E la quarta rivoluzione? Chi ne ha parlato? È venuta con la benedizione silenziosa, dal portone d’ingresso della Basilica. C’è stato solo l’elevamento verso i quattro punti cardinali. Anche qui la novità non può essere ridimensionata. La benedizione Urbi et Orbi in epoca recente è stata sempre impartita dalla loggia centrale della Basilica. Immagine imponente, maestosa. Francesco questa volta non è salito, non si è alzato, o innalzato; la benedizione Urbi et Orbi è stata data laggiù. Impossibile non aver notato, poi, un dettaglio: mentre si scioglievano le campane il loro suono si è accavallato a quello di alcune ambulanze.
Tantissimo altro si potrebbe e forse si dovrebbe dire per ricordare un 27 marzo che resterà nella storia, e non solo nella storia della Chiesa. Questo poco basta per dire almeno che ci siamo accorti di quanto è accaduto. Ma è accaduto anche altro.
Arrivato in Basilica il papa si è raccolto davanti all’altare posto proprio lì dove un grande tappeto marmoreo ricorda la data d’inizio del Concilio Vaticano II, l’11 ottobre 1962. Quell’enorme scritta bianca su sfondo rosso ha conquistato il centro della seconda fase di questa cerimonia. L’11 ottobre 1962, XI/X/MCMLXII, è stato anche il giorno del discorso più famoso, fino ad oggi, di un papa, il discorso della luna di Giovanni XXIII.

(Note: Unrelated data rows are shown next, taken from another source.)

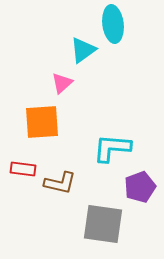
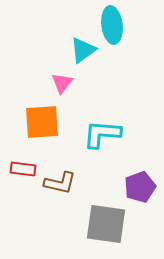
cyan ellipse: moved 1 px left, 1 px down
pink triangle: rotated 10 degrees counterclockwise
cyan L-shape: moved 10 px left, 14 px up
gray square: moved 3 px right
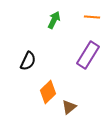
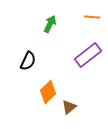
green arrow: moved 4 px left, 4 px down
purple rectangle: rotated 20 degrees clockwise
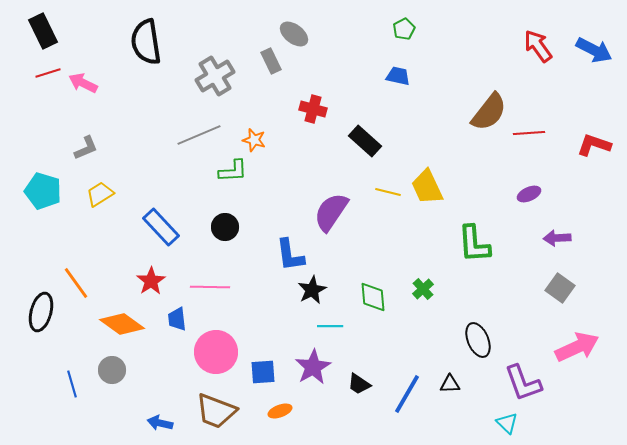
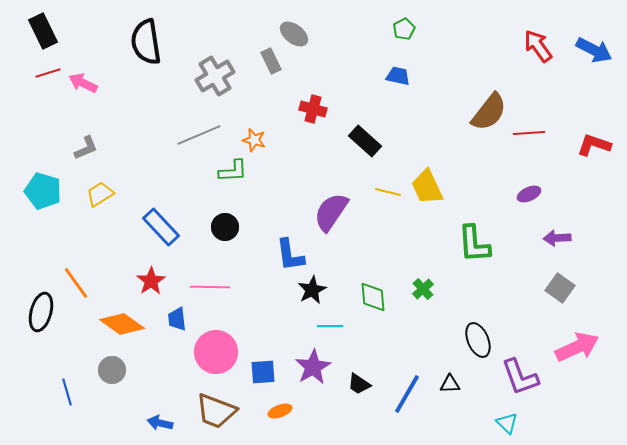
purple L-shape at (523, 383): moved 3 px left, 6 px up
blue line at (72, 384): moved 5 px left, 8 px down
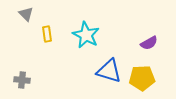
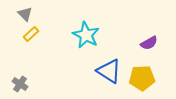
gray triangle: moved 1 px left
yellow rectangle: moved 16 px left; rotated 56 degrees clockwise
blue triangle: rotated 16 degrees clockwise
gray cross: moved 2 px left, 4 px down; rotated 28 degrees clockwise
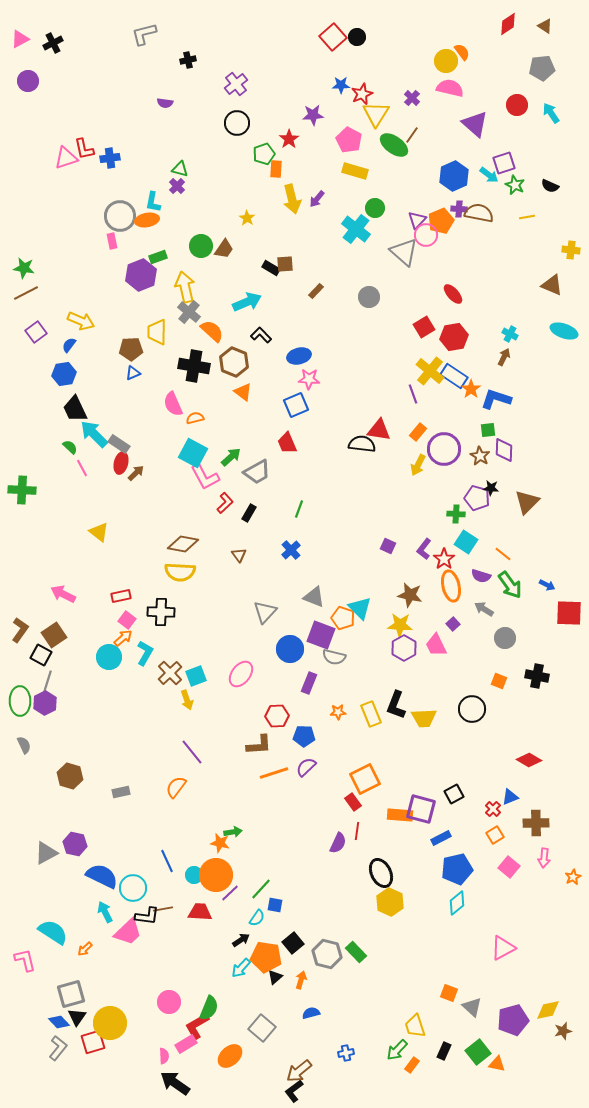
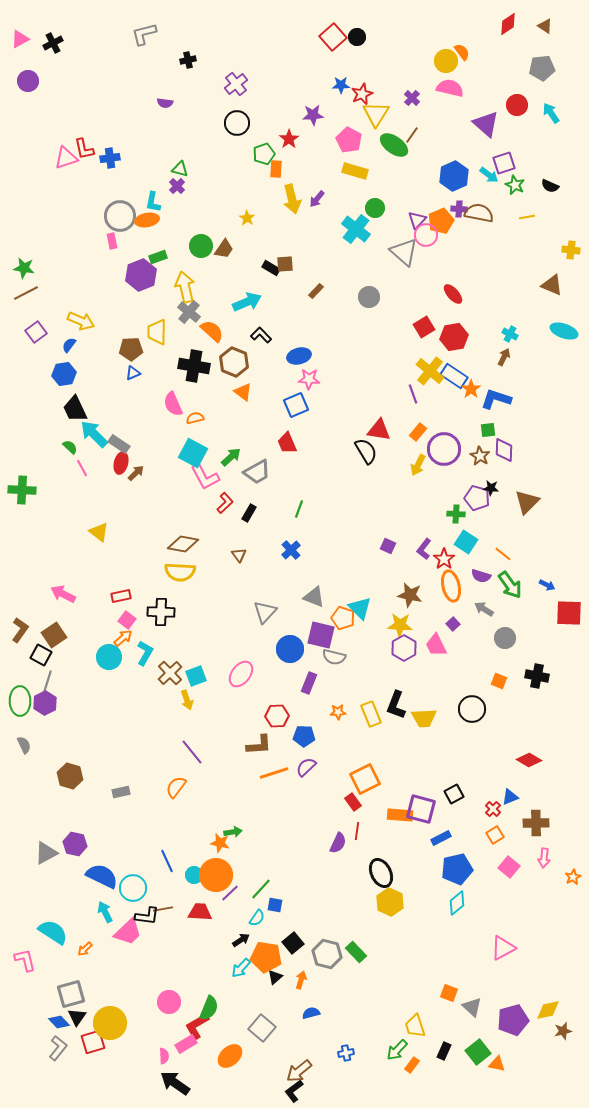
purple triangle at (475, 124): moved 11 px right
black semicircle at (362, 444): moved 4 px right, 7 px down; rotated 52 degrees clockwise
purple square at (321, 635): rotated 8 degrees counterclockwise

Tornando a casa troverete i bambini: date una carezza ai vostri bambini e dite: questa è la carezza del papa.
Di quel discorso è importante ricordare anche il prosieguo di quella frase:
Troverete qualche lacrima da asciugare. Fate qualcosa, dite una parola buona. Il Papa è con noi specialmente nelle ore della tristezza e dell’amarezza.
Il 27 marzo del 2020 la carezza di Francesco era per tutti. Chiunque fosse davanti al televisore potrà dire a un suo caro, volendo, “quella carezza era per me, era per te, era per noi.” L’importante però è ricordare cosa diceva, dandoci quella carezza.
Le sfide di domani purtroppo le possiamo immaginare, le possiamo già temere, ma è soltanto ricordando che non siamo in guerra, ma che siamo tutti sulla stessa barca, che possiamo capire chi ci abbia invitato a capire come siamo arrivati qui e come potremmo uscirne, insieme.